Work to be completed:
The answer required is how many lines of the following entries contain the word "pureAccept", with no other words.

Collected data:
━━━━━━━━
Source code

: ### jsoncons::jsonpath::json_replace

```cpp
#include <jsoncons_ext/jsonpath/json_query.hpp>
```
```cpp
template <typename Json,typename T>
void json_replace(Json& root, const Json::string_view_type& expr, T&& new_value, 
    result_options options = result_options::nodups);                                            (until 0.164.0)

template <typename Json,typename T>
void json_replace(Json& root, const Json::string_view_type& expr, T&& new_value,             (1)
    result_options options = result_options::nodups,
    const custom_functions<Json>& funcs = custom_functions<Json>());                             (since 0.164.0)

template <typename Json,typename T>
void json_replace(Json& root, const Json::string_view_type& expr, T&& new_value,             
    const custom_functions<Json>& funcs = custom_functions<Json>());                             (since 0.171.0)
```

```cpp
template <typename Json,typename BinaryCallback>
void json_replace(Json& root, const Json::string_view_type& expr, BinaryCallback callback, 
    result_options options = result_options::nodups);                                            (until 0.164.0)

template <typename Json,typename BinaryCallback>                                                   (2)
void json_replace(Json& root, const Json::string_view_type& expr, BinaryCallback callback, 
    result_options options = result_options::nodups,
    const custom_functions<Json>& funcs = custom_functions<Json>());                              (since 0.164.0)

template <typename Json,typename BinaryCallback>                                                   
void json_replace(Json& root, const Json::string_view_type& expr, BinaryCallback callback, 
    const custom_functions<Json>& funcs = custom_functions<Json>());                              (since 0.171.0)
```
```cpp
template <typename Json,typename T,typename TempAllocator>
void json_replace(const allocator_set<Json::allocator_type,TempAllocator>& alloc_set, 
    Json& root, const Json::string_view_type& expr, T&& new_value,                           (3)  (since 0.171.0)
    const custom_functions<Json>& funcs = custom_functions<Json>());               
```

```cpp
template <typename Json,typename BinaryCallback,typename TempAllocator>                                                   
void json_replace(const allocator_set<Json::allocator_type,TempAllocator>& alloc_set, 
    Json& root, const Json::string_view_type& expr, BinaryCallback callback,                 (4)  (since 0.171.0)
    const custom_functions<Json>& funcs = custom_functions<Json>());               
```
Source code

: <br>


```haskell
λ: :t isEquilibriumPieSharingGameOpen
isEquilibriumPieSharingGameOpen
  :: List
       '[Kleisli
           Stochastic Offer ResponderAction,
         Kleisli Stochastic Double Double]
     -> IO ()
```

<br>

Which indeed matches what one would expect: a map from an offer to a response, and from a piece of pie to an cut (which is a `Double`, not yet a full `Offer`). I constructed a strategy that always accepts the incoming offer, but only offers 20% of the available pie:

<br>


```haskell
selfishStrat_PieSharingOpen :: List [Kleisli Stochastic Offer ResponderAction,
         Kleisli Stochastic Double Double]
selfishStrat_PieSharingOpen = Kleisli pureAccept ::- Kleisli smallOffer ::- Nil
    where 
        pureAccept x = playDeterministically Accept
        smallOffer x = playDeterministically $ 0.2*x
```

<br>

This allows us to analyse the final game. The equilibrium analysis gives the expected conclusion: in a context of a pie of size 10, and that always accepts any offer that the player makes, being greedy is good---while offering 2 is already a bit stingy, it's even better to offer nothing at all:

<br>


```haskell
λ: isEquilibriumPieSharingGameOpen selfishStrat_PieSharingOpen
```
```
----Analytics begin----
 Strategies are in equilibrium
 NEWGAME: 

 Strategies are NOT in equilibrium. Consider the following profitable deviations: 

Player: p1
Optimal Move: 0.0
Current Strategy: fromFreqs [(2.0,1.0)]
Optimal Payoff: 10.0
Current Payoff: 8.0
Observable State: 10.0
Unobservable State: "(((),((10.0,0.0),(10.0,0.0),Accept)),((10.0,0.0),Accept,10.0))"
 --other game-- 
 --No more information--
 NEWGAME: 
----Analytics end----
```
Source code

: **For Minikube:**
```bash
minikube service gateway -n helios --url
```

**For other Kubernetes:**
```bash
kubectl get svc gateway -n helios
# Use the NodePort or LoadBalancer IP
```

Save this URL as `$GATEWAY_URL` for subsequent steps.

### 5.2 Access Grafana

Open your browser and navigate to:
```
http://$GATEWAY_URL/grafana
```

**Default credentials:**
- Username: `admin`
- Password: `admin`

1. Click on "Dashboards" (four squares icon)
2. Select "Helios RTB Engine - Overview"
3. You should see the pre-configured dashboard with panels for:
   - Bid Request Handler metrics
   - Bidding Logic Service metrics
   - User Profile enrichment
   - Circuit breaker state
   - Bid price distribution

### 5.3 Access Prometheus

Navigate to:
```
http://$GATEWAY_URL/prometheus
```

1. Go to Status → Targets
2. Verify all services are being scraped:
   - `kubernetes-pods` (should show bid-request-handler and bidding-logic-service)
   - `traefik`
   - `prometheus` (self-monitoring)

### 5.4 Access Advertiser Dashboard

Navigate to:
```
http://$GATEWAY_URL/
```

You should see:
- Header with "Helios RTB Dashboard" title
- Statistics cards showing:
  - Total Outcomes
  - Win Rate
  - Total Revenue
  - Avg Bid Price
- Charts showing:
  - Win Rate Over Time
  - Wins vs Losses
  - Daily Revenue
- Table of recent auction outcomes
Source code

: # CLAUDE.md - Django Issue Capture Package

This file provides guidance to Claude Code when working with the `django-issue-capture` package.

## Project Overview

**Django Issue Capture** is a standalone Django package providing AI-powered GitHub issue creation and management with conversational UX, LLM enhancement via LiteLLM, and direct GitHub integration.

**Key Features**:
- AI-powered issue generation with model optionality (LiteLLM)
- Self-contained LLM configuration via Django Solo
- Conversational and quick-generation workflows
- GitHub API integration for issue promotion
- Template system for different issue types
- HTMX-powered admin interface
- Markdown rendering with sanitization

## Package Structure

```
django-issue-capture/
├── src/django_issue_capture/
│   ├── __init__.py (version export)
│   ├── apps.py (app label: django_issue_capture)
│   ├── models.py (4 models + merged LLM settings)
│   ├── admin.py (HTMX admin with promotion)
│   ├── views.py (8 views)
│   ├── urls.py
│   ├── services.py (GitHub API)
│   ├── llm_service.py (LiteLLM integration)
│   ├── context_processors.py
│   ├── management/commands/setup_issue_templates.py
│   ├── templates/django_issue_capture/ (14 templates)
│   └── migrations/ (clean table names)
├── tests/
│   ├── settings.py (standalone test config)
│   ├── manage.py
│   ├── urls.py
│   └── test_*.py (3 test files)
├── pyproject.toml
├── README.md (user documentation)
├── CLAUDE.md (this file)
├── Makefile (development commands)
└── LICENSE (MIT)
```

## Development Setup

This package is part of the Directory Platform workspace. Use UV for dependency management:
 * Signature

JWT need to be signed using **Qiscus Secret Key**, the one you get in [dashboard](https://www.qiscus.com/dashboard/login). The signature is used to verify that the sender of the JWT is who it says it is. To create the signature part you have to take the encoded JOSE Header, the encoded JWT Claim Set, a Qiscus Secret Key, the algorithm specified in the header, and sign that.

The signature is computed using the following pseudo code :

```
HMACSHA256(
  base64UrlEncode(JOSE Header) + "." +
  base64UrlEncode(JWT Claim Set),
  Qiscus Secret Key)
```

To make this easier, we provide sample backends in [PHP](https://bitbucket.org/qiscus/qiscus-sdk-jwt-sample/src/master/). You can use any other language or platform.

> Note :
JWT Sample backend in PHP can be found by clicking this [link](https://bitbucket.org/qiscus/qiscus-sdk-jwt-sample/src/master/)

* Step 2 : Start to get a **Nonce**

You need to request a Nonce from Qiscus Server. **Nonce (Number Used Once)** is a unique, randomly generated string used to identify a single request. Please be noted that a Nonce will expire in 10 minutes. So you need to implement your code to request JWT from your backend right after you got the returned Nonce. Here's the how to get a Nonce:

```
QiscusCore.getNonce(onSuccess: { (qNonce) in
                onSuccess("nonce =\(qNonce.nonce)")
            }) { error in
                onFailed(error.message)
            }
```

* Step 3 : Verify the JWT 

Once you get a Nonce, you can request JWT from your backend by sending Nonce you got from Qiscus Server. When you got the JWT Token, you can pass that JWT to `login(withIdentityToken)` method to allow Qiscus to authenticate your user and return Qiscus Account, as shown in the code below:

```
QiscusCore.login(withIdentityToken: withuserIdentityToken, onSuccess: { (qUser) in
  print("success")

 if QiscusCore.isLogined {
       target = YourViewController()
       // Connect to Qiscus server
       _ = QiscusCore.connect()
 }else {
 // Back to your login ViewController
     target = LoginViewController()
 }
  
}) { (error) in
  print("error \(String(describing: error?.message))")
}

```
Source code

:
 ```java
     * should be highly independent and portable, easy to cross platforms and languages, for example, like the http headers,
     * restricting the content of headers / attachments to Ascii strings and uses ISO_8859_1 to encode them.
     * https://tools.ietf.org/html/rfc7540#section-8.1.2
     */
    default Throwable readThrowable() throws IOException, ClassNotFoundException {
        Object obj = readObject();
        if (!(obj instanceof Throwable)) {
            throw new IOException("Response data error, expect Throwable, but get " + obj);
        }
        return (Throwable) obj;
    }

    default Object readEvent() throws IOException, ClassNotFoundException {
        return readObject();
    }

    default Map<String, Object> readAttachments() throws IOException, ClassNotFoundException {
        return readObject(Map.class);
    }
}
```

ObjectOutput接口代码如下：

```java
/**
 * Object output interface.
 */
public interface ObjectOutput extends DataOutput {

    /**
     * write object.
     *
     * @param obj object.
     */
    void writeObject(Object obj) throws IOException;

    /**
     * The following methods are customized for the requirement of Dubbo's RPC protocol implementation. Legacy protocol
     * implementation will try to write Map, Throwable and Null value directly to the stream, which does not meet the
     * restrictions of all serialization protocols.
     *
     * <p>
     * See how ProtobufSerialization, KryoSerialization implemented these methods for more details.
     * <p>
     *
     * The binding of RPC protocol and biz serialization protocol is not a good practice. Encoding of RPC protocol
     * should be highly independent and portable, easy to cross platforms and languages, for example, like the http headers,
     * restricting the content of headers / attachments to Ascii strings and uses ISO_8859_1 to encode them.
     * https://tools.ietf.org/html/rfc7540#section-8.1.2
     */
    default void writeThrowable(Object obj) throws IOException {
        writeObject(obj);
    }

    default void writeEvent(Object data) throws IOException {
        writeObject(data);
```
━━━━━━━━
Finished task:
2